Veronica we want a video of you doing this with a Commodore 64 😊
I remember BBS's & a primitive internet in the late 1980' & early 1990's
never heard of this
Haha, kläsik. My first PHP project was somekind of guestbook back in late 90's :D
program BUGS can be annoying and hard to find
not related but FYI:
I was banging my head on this one for a while
I recently dealt with DOS/Windows CR/LF pairs
Linux only needs the LF
ran the text thru SED to get rid of the CR
now the text can be processed in Linux in a bash script
the find command just didn't like the CR in the file name
I'd love to hear more about webrings!
GEOCITIES GANG RISE UP!!!! I can't even remember what neighborhood I was on :(
I wrote tons of HTML tables in my teens!
Kids these days never get to do stuff like this mostly because everything is handed to them . Would love to nerd out to videos like these. - 90's kid 😄
the awkward pauses kill me (in a good way [don't worry])
Ah, the guestbook. The unsung hero of the early web when UX learned to walk.
And thanks to .gif, it quickly began to run in circles, screaming, and jumped out the window.
As a programming language, I hated Perl. But at the same time, I really really enjoyed Larry Wall's book on the subject.... ugh! I made a shopping cart application in Perl with no SQL.
Being overcautious with a script-happy audience is surely a good idea...
But as I still hold Perl dear, some comments:
The first perl script is not dangerous at all.
In the end, the CGI module executes the script, and sends the output down the line. So there is no "back channel", and thats also why you have to print the headers, too. Same if the script was Python, NodeJS or even bash.
And, sarcastic comment, surely safer than importing everything from pip or npm that some random dude across the globe just uploaded. (And same applies for CPAN, of course).
The "dangers" are all classic code injection attacks, just als possible today.
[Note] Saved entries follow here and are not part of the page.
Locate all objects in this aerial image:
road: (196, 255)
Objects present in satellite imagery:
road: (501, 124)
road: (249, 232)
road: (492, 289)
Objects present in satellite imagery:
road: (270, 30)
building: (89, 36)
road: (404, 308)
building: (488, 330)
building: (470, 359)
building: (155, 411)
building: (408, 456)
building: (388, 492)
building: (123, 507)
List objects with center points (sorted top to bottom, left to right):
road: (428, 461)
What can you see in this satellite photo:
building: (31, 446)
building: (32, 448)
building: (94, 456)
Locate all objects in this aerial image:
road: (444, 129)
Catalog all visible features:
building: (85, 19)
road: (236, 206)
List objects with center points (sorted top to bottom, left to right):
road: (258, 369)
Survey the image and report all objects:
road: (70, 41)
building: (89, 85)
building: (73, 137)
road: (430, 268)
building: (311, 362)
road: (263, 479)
I there, still using tables, no problem with them if you know how to use it. 😀
We don’t use tables anymore? (I learned to write HTML without an editor!)
Not for general layout! If you're working with tabular data a table is right. In the 90s we used them for general layout styling, regardless if we were providing tabular data. That's frowned upon nowadays- we literally used them to lay borders around objects like headers and buttons!